### [TEXTO DE REFERENCIA]

Una pancarta, clavada groseramente en la iglesia de Treviño, reivindica la integración delCondado en Álava; al fondo, los mástiles del Ayuntamiento huérfanos de banderas, salvo la LGTBI. - Foto: Iván López

«Ya hubo suficiente kale borroka durante años. Lo del otro día fue producto del alcohol. Se explica por la botella». Es media mañana del miércoles. Atiza el bochorno en Treviño, donde los frutales son ya más que una dulce promesa y los huertos, jardines del Edén. A la fresca de uno de los bares del pueblo, el camarero pega la hebra con varios clientes. Aún se hacen cábalas sobre quiénes fueron los vándalos que en la madrugada del pasado domingo, durante las fiestas de San Juan, arrancaron de la fachada de la Casa Consistorial las banderas de España, Castilla y León y Europa -que luego prendieron fuego- para colocar en su lugar una ikurriña. Los parroquianos quitan hierro al asunto, que estiman anecdótico, la travesura de quienes han estado empinando el codo ferozmente y les dio por ahí como podía haberles dado por allá.

El debate sobre la integración del Condado de Treviño en Álava, que suena viejo como el mundo, no ocupa el devenir cotidiano de sus habitantes, acostumbrados -e incluso resignados- a esta singularidad, que sobrellevan con naturalidad, pero con una opinión mayoritaria: los habitantes de este islote se sienten alaveses, mal que pese en otros lares. Trebiñu Araba da (Treviño es Álava) es la consigna, el eslogan que puede leerse en carteles que lucen en fachadas de casas particulares, en pintadas de grafiti en paredes, en pegatinas por casi todos los rincones del pueblo e incluso en una gran pancarta que se exhibe groseramente -porque está apuntalada en el muro de aquella manera-, en la bella iglesia de San Pedro Apóstol, que es Bien de Interés Cultural. 

En todo el caserío del pueblo hay referencias al sentimiento de pertenencia al País Vasco: símbolos como el lauburu, el eguzkilore (flor del sol, que en la mitología vasca ahuyenta los malos espíritus y protege los hogares), las ikurriñas... En la entrada al pueblo hay un gran mural costumbrista con la silueta del Condado y sendos símbolos vascos. A su lado, cuelga una pancarta con la siguiente leyenda (escrita en euskera y en castellano): 'De Burgos en contra de la voluntad de los treviñeses'. Idoia, treintañera residente en Treviño, no hace valoración política alguna, pero tiene claro dónde está su corazón. «Nos sentimos alaveses, hacemos toda la vida en Álava. Además, hay más ayudas en Álava que en Castilla y León. Nos gustaría ser alaveses», sentencia.

Al centro de salud llega Alicia, vecina del pueblo treviñés de Argote, donde nació y donde reside. «Yo soy alavesa, lo tengo claro. Lo demás es política. Si es que lo que está a la vista no necesita candil», señala tirando de refrán. Y apostilla: «Mi marido se murió con la pena de no ser alavés». Ahí queda eso. Raquel está saliendo del colegio con el balón de su hijo en ristre. Su análisis de la situación rezuma sensatez. «Es una cuestión de proximidad, de sentido común. Estar así nos complica bastante la vida: hay que hacer una cosa en Castilla y León y otra en el País Vasco. Esta realidad nos vuelve un poco locos. Y al final, nos sentimos marginados. Yo no soy nacionalista, pero sí me gustaría un poco de coherencia. De verdad: un poco de coherencia. O somos de un lado, o somos de otro. Es un sinsentido no ser de ningún sitio», explica.

Entradas de datos guardadas:
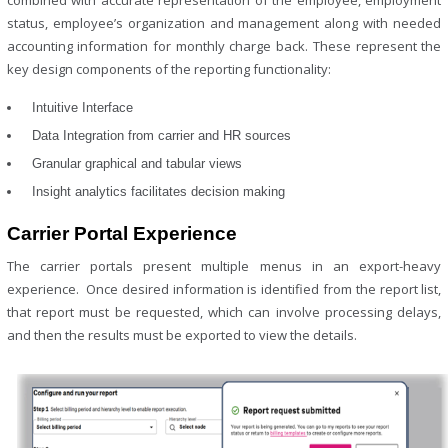
combined with accurate representation of the employee, employment
status, employee’s organization and management along with needed
accounting information for monthly charge back. These represent the
key design components of the reporting functionality:
Intuitive Interface
Data Integration from carrier and HR sources
Granular graphical and tabular views
Insight analytics facilitates decision making
Carrier Portal Experience
The carrier portals present multiple menus in an export-heavy
experience. Once desired information is identified from the report list,
that report must be requested, which can involve processing delays,
and then the results must be exported to view the details.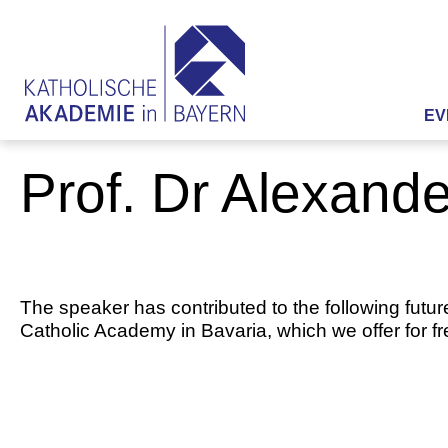
EV
Prof. Dr Alexand
The speaker has contributed to the following futur
Catholic Academy in Bavaria, which we offer for f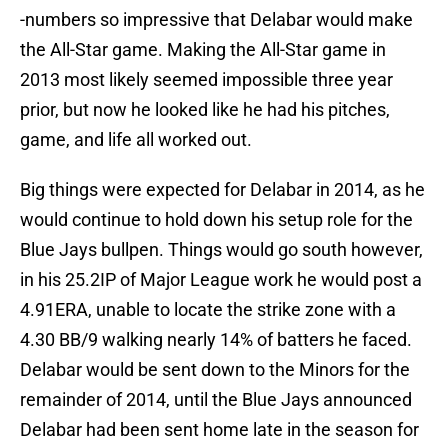
-numbers so impressive that Delabar would make
the All-Star game. Making the All-Star game in
2013 most likely seemed impossible three year
prior, but now he looked like he had his pitches,
game, and life all worked out.
Big things were expected for Delabar in 2014, as he
would continue to hold down his setup role for the
Blue Jays bullpen. Things would go south however,
in his 25.2IP of Major League work he would post a
4.91ERA, unable to locate the strike zone with a
4.30 BB/9 walking nearly 14% of batters he faced.
Delabar would be sent down to the Minors for the
remainder of 2014, until the Blue Jays announced
Delabar had been sent home late in the season for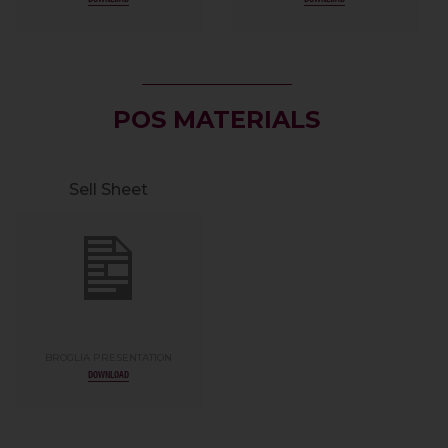
POS MATERIALS
Sell Sheet
BROGLIA PRESENTATION
DOWNLOAD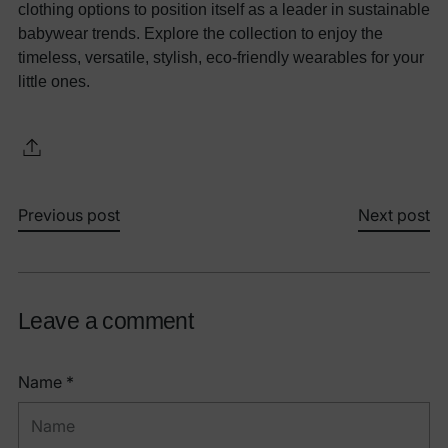
clothing options to position itself as a leader in sustainable
babywear trends. Explore the collection to enjoy the
timeless, versatile, stylish, eco-friendly wearables for your
little ones.
Previous post
Next post
Leave a comment
Name *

### [TAREAS PENDIENTES]
**A.** Según el texto sobre Treviño, ¿qué banderas arrancaron los vándalos de la fachada de la Casa Consistorial?
**B.** Indica si cada afirmación coincide con el texto sobre Treviño y cita las palabras que lo deciden: (i) En lugar de las banderas arrancadas se colocó una ikurriña. (ii) Idoia ofrece una valoración política sobre la integración del Condado. (iii) Alicia nació en Argote.
**C.** Escribe, por favor, la continuación del texto sobre Treviño a partir del punto en que termina.

### [RESPUESTAS]
**A.** Las banderas de España, Castilla y León y Europa.

**B.**
(i) Sí: «para colocar en su lugar una ikurriña».
(ii) No: «Idoia, treintañera residente en Treviño, no hace valoración política alguna».
(iii) Sí: «vecina del pueblo treviñés de Argote, donde nació y donde reside».

**C.**
Tierra tranquila. No hay mucha gente por la calle mayor, llena de preciosas casas de piedra -algunas lucen heráldicos blasones-. A cuentagotas hay quien entra y sale del estanco, del súper o de hacer papeles en el Ayuntamiento [este reportaje se realizó el miércoles], en cuyo balcón aún están los mástiles huérfanos de enseñas. Eso sí, luce colorinera la divisa del colectivo LGTBI. En el callejón donde se asegura que fueron quemadas las banderas no hay rastro alguno de ese fuego. Sí permanece, afeando el precioso espacio, la enorme pancarta clavada el muro del templo con la leyenda Trebiñu Araba da. Y unos cuantos vecinos interpelados a propósito de este episodio aseguran no haberse enterado siquiera. «Aquí vivimos tranquilos. Lo peor es cuando todo se vuelve política. No hay problemas ni de convivencia ni de nada. Si hay un problema, es exclusivamente político. Nada más. Y por eso tenemos la sensación de que no se va a resolver nunca», confía a este periódico Manuel, que prefiere no aparecer en ninguna fotografía.

Hay treviñeses que se han indignado profundamente con el acto vandálico del que fue objeto el Consistorio de la villa. «Aquí vivimos muy tranquilos. Este tipo de actuaciones no representan a la gente del Condado. Esta es una tierra de paz. Aquí quienes vienen lo hacen sabiendo que se está muy bien», apostilla.

En el bar Roa, a la hora del vermú, se charla animadamente de esto y de aquello; de la tormenta bíblica del día anterior que casi arruina las huertas, de lo entretenida que está la Eurocopa, de los achaques que tienen a uno con muleta y al otro con un lumbago del demonio. Sobre los vándalos de las banderas, un deseo: que alguna de las cámaras de vigilancia de establecimientos cercanos al Ayuntamiento (que no tiene este sistema) permitan identificar a los fulanos que han vuelto a poner en el mapa Treviño. Y paguen por ello. La investigación por estos hechos sigue su curso, como lo hace la vida en las calles de este pueblo. Una vida apacible y tranquila. 

Sin novedad en Trebiñu.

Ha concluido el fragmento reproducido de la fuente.